7. Pretty Baby: sexy 12-year-old Brooke Shields as brothel man food.
8. Eat the Rich: socialist film with Motorhead that knows which way to trend on who to eat first.
9. The Cook, The Thief, His Wife and Her Lover: elegant, smutty, and one of the most feel-good moments of vengeance against a human that can be had.
10. Haxan: learn how you will be treated as a Cnidarian, despite supposed Freedom of Religion (Mormons have more freedom than we do!).
11. Fear and Loathing in Las Vegas: you actually won't remember it, because you'll be lost in acid flashbacks all the way through it. It's a subconscious thing.
12. Parents: for fine lessons in upbringing children, and because it freaked St. Young out and made him hate it when I showed it to him.
13. Jesus Camp: see true super-scary cults in action, and be glad there are harmless Jellyfish worshippers in the world.
14. Orca: Farah Fawcett's leg becomes Shamu food. Horrid miscarriage scene of whale fetus that sets off the killer whale revenge story a la Moby Dick.
15. A Boy and His Dog: classic Harlan Ellison novella with a young pre-Miami Vice Don Johnson where he and his psychic K9 have a cannibal feast at the end.
16. Eating Raoul: similar to #9, but more of a case study of one possible methodology of eradicating problematic humans in an economical fashion.
17. Titus: of course in ancient Rome, this sort of thing would hardly be all that surprising anyway (they knew how to have fun).
18. Silence of the Lambs: all films with the "Hannibal Lecter" character should be watched (as if this needs any further elaboration...).
19. Deep Blue Sea: similar to #5 but much cheesier - the premise being that some silly arrogant research scientist decides to make a pair of white sharks as smart as humans, in order to study neurological theories, without EVEN ONCE considering the possibly that she has "knocked the human race off the top of the food chain", as one horrified coworker puts it (this film is of course only enjoyable from the perspective of rooting for the sharks...).

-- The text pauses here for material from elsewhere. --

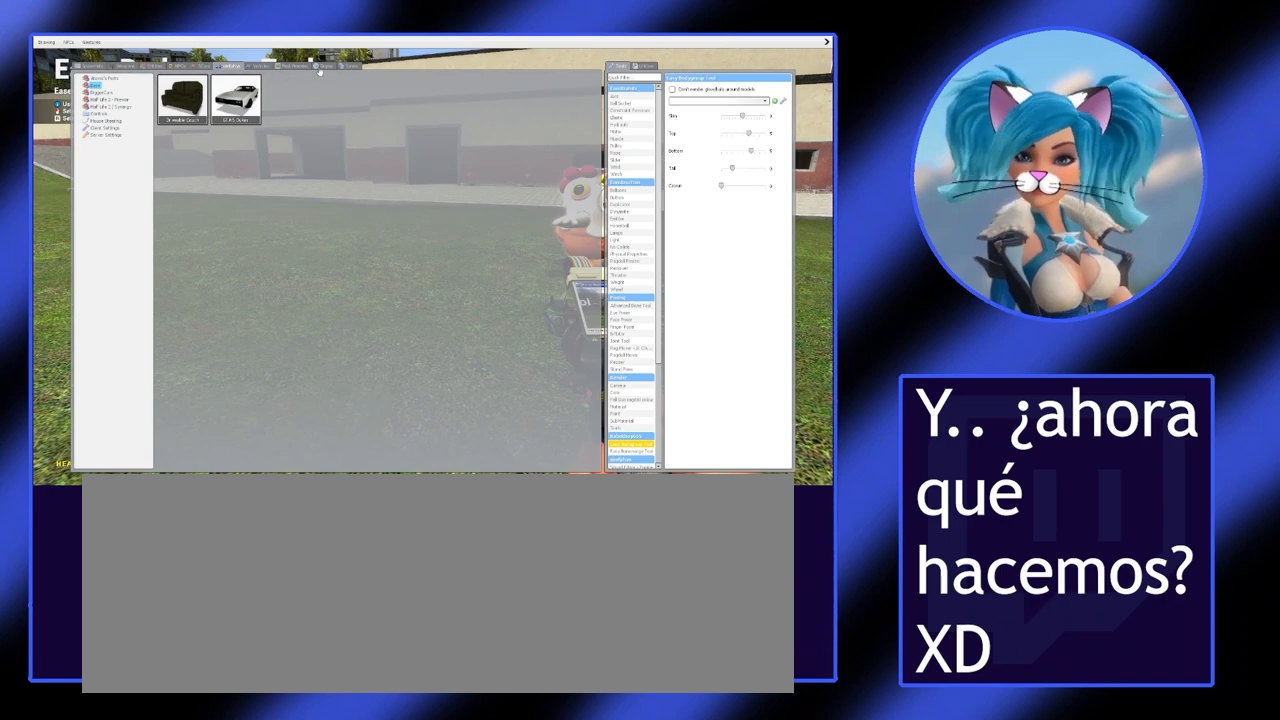
{"keys": ["q"], "mouse": [], "events": [[233, "mouse_left", "down"], [333, "mouse_left", "up"]]}
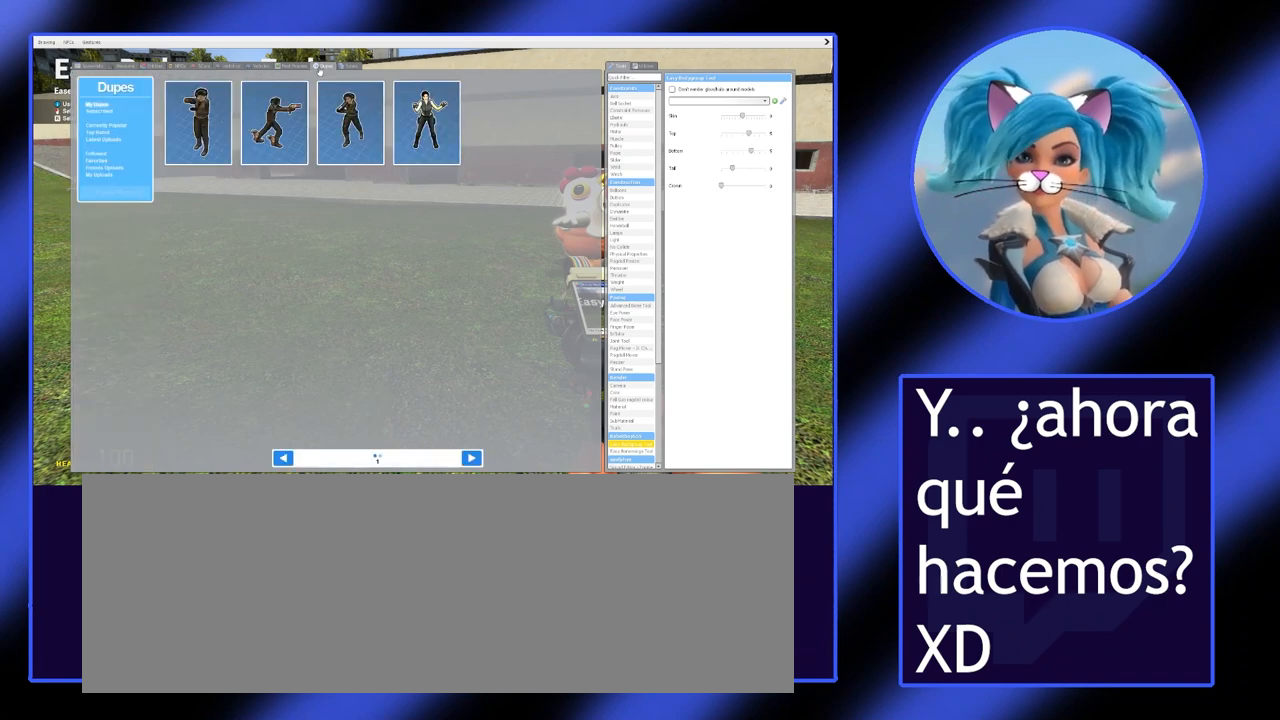
{"keys": [], "mouse": [], "events": [[233, "q", "up"]]}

20. Delicatessen: Human scum have what's coming to them - life in the sewers, and systems for eating each other.
21. Coffee and Cigarettes: It's good for the soul to occasionally watch OTHER people do some of the same neurotic twitching you do.
22. Avatar: pop and Hollywood but includes a feel-good well-deserved butt-kicking of humans who damn well deserve it for fucking with Nature Preserves. Plus when I saw it in 3-D a floating Jellyfishy thing landed on my hand.
23. The Hunger: Miriam associates with bipedal messengers of Cnidaria, and is so artistically elegant that we overlook her weakness of screwing over the humans she doesn't feed on because she cares about them.
24. Bubbahotep: if you are a skeptic who thinks Space Jellies may not exist, you'll believe in them just like you believe in Elvis and a black JFK by the end of this.
25. Ravenous: the Wendigo is also allied with Cnidaria, and helps keep the wilderness populations of humans at a minimum.
26. The Monolith Monsters: a reminder that things will come from outer space to kill off humans and destroy all their works. This one was stopped but it's only the first.
27. Godzilla vs. Biollante: the scientist has the arrogance to gene-splice a rose with his dead wife! That alone justifies multiple cities being destroyed.
28. Gamera (1995 + sequels): about as Cnidarian as can be, even if a fire-breathing space turtle is standing in for Fiery-Raining Space Jellies and hasn't YET fully decided that humans are the biggest threat to the planet.
29. Mononoke Hime: humans are just the most disgusting polluting destructive menaces to be found, and they curse themselves by cursing all other life.
30. Tideland: If you look at people through the eyes of a little girl (as opposed to looking through the perspective of one) you might understand why the Jellyfish should just come now and get it over with, damn it.